白意摘下頭盔,像是沒有聞到撲鼻而來的汗味兒,麵不改色地蹲坐在牆邊的陰涼地,接過旁邊“同僚”遞過來的飯盒,視線下移——
兩葷一素,居然有個獅子頭,今天夥食不錯。
“謝了!”
今天已經是白意在這裏跑龍套的第七天了,給她遞盒飯的叫張雲,七天前,白意剛來的時侯,他們倆是同一條街上一起耍過賴的無賴,今天都搖身一變,穿上了厚厚的盔甲,成了小兵,額,除了,是敵對勢力。

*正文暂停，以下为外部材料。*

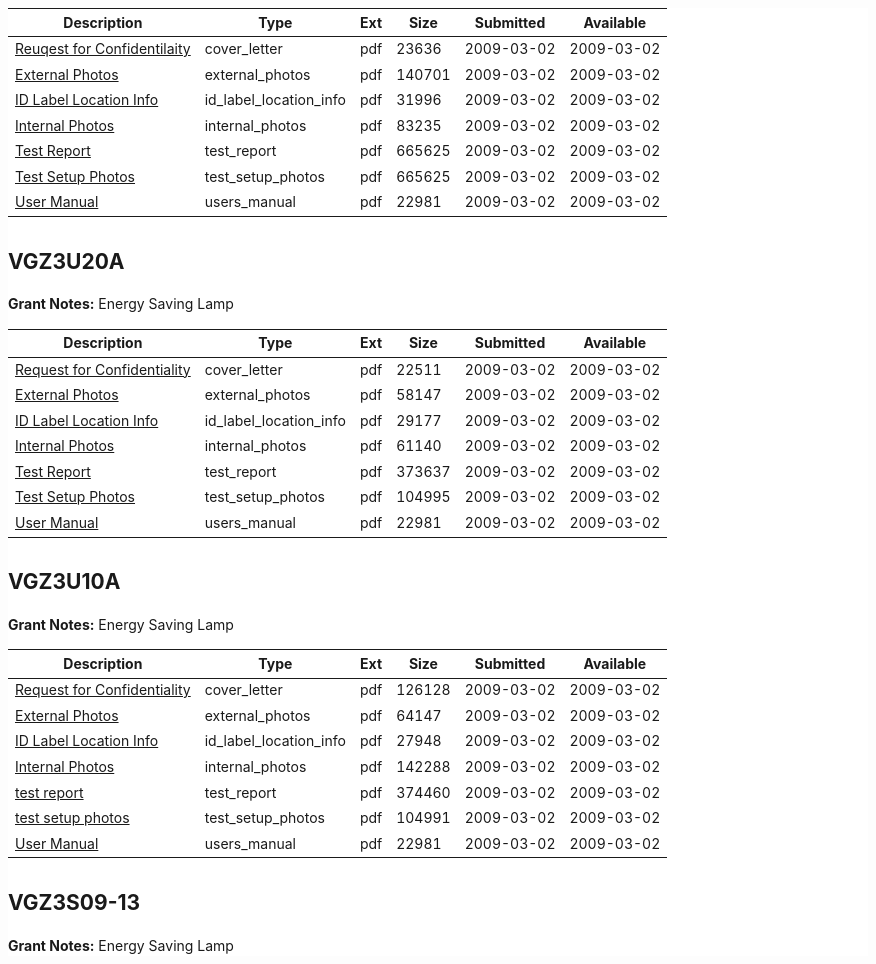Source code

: | Description | Type | Ext | Size | Submitted | Available |
| ----------- | ---- | --- | ---- | --------- | --------- |
| [Reuqest for Confidentilaity](VGZ2S13/d5c3d3c93f536e17d64393dadf6c59b1/1074654.pdf) | cover_letter | pdf | 23636 | 2009-03-02 | 2009-03-02 |
| [External Photos](VGZ2S13/d5c3d3c93f536e17d64393dadf6c59b1/1074656.pdf) | external_photos | pdf | 140701 | 2009-03-02 | 2009-03-02 |
| [ID Label Location Info](VGZ2S13/d5c3d3c93f536e17d64393dadf6c59b1/1074655.pdf) | id_label_location_info | pdf | 31996 | 2009-03-02 | 2009-03-02 |
| [Internal Photos](VGZ2S13/d5c3d3c93f536e17d64393dadf6c59b1/1074648.pdf) | internal_photos | pdf | 83235 | 2009-03-02 | 2009-03-02 |
| [Test Report](VGZ2S13/d5c3d3c93f536e17d64393dadf6c59b1/1074658.pdf) | test_report | pdf | 665625 | 2009-03-02 | 2009-03-02 |
| [Test Setup Photos](VGZ2S13/d5c3d3c93f536e17d64393dadf6c59b1/1074658.pdf) | test_setup_photos | pdf | 665625 | 2009-03-02 | 2009-03-02 |
| [User Manual](VGZ2S13/d5c3d3c93f536e17d64393dadf6c59b1/1074584.pdf) | users_manual | pdf | 22981 | 2009-03-02 | 2009-03-02 |
## VGZ3U20A
**Grant Notes:** Energy Saving Lamp

| Description | Type | Ext | Size | Submitted | Available |
| ----------- | ---- | --- | ---- | --------- | --------- |
| [Request for Confidentiality](VGZ3U20A/9960b1979e8eb267d1e239246ac65b72/1074597.pdf) | cover_letter | pdf | 22511 | 2009-03-02 | 2009-03-02 |
| [External Photos](VGZ3U20A/9960b1979e8eb267d1e239246ac65b72/1074598.pdf) | external_photos | pdf | 58147 | 2009-03-02 | 2009-03-02 |
| [ID Label Location Info](VGZ3U20A/9960b1979e8eb267d1e239246ac65b72/1074599.pdf) | id_label_location_info | pdf | 29177 | 2009-03-02 | 2009-03-02 |
| [Internal Photos](VGZ3U20A/9960b1979e8eb267d1e239246ac65b72/1074591.pdf) | internal_photos | pdf | 61140 | 2009-03-02 | 2009-03-02 |
| [Test Report](VGZ3U20A/9960b1979e8eb267d1e239246ac65b72/1074600.pdf) | test_report | pdf | 373637 | 2009-03-02 | 2009-03-02 |
| [Test Setup Photos](VGZ3U20A/9960b1979e8eb267d1e239246ac65b72/1074601.pdf) | test_setup_photos | pdf | 104995 | 2009-03-02 | 2009-03-02 |
| [User Manual](VGZ3U20A/9960b1979e8eb267d1e239246ac65b72/1074584.pdf) | users_manual | pdf | 22981 | 2009-03-02 | 2009-03-02 |
## VGZ3U10A
**Grant Notes:** Energy Saving Lamp

| Description | Type | Ext | Size | Submitted | Available |
| ----------- | ---- | --- | ---- | --------- | --------- |
| [Request for Confidentiality](VGZ3U10A/7d6bc0721cb8fc37dfd9d19bd7ffa02d/1074585.pdf) | cover_letter | pdf | 126128 | 2009-03-02 | 2009-03-02 |
| [External Photos](VGZ3U10A/7d6bc0721cb8fc37dfd9d19bd7ffa02d/1074586.pdf) | external_photos | pdf | 64147 | 2009-03-02 | 2009-03-02 |
| [ID Label Location Info](VGZ3U10A/7d6bc0721cb8fc37dfd9d19bd7ffa02d/1074587.pdf) | id_label_location_info | pdf | 27948 | 2009-03-02 | 2009-03-02 |
| [Internal Photos](VGZ3U10A/7d6bc0721cb8fc37dfd9d19bd7ffa02d/1074579.pdf) | internal_photos | pdf | 142288 | 2009-03-02 | 2009-03-02 |
| [test report](VGZ3U10A/7d6bc0721cb8fc37dfd9d19bd7ffa02d/1074588.pdf) | test_report | pdf | 374460 | 2009-03-02 | 2009-03-02 |
| [test setup photos](VGZ3U10A/7d6bc0721cb8fc37dfd9d19bd7ffa02d/1074589.pdf) | test_setup_photos | pdf | 104991 | 2009-03-02 | 2009-03-02 |
| [User Manual](VGZ3U10A/7d6bc0721cb8fc37dfd9d19bd7ffa02d/1074584.pdf) | users_manual | pdf | 22981 | 2009-03-02 | 2009-03-02 |
## VGZ3S09-13
**Grant Notes:** Energy Saving Lamp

張雲一邊刷著手機上的短視頻,一邊“習以為常”地享受著周圍人略帶豔羨的目光。
當然他很有自知之明,非常清楚,對方羨慕的原因是因為他能和白意說上話。
影視城每年有數不清的明星來拍戲,這裏的群演更是數不勝數,見過的明星哪個不敢說沒有一百也得有五十。
饒是如此,白意那張出眾的臉蛋和清絕的氣質,依舊是晃了不少見慣了帥哥美女的群演的眼睛,自然也讓一些“大人物”盯上了眼。
剛才張雲說的“徐哥”就是其中之一。
徐哥全名徐三才,是影視城最大的群演頭子。白意來的第一天就被他盯上了,當天中午就被“請”去了徐哥那裏“吃飯”。兩個半小時後,白意吃了她最近吃的最好的一頓飯之後,又順便被倒貼了一個小弟。
具體情形據說當時在場的人都被警告封了口,唯一能滿足張雲好奇心的當事人之一,隻輕飄飄地說了一句——
“那人太菜。”
張雲:“……”好吧,你牛你說啥是啥。
喜獲小弟對於白意並沒有什麼特別大的改變,除了少了很多煩人的“蒼蠅”。
徐三才兢兢業業地照著吩咐,不敢給白意開後門,捧著自己脫臼剛接好的胳膊,硬是用他肥碩的一米七身軀,擋下了那些明裏暗裏想要打探白意消息的“小人”。
“哎對了白姐,下午岑導那邊有個丫鬟的角色你去不?”張雲像是突然想起來什麼隨口說了一句,說完接著就後悔了。
就白意這樣的,去給隔壁男女主全是整形臉的某劇組當丫鬟,他怕人家以為白意是去踢場子的。
好在沒等他收回剛才的話,白意就拒絕了。
“不了,剛才是我最後一份工,下午我就不來了。”
“啊?白姐你不來當群演了?”張雲驚訝地想跳,卻忘了自己是半蹲的,差點沒坐到地上去,好在旁邊一雙白皙的手拉了他一把。
“哦,也對。白姐你這樣的一看就不是跟我們這樣的人一樣。哎呀,說起來我老叫你姐,我那絕對是尊重你!白姐,你是哪個電影學院的啊?”張雲憨厚地摸了摸頭,冷靜下來想想,人家白意一看絕對是大學生,哪能跟他似的,高中沒考上,上了個中專,為了個虛無縹緲的影視夢,在影視城跑龍套。
白意本來在收拾手裏的餐盒,聞言眉頭微微一皺,看向張雲。
“你演技不錯。”比起還得用眼藥水的男主角“將軍”來說,張雲最起碼能說哭就哭。
“還很敬業。”太陽底下一站就是一上午,穿著厚重的盔甲。